**EXERCISE GOAL**
Within these records, how many lines hold "middle"? Give the number alone.

[Pose landmark coordinates]
──────

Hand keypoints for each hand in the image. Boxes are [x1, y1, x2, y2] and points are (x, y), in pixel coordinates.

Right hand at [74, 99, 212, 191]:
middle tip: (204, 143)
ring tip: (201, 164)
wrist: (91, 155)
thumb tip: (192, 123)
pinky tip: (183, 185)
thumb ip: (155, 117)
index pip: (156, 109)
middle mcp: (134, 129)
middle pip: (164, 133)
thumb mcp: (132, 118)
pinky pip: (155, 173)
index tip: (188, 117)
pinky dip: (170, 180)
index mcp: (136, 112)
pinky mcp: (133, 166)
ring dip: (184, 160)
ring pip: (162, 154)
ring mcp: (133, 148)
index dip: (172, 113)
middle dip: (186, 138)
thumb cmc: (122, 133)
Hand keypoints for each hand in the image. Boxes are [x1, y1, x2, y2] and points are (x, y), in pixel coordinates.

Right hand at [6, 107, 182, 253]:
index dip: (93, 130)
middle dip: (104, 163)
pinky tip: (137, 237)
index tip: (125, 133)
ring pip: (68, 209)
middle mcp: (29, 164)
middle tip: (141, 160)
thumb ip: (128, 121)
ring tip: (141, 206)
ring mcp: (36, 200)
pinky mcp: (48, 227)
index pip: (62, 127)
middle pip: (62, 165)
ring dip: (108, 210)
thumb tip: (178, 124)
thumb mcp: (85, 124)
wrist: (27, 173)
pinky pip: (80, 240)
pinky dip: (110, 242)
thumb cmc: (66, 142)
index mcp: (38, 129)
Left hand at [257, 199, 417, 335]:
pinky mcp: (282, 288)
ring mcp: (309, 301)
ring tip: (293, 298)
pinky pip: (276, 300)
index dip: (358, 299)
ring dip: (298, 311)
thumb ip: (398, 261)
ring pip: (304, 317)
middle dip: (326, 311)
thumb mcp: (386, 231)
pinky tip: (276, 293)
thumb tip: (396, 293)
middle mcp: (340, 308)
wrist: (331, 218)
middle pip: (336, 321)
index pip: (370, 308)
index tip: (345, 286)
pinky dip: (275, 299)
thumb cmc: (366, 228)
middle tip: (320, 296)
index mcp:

──────

**TASK OUTPUT**
12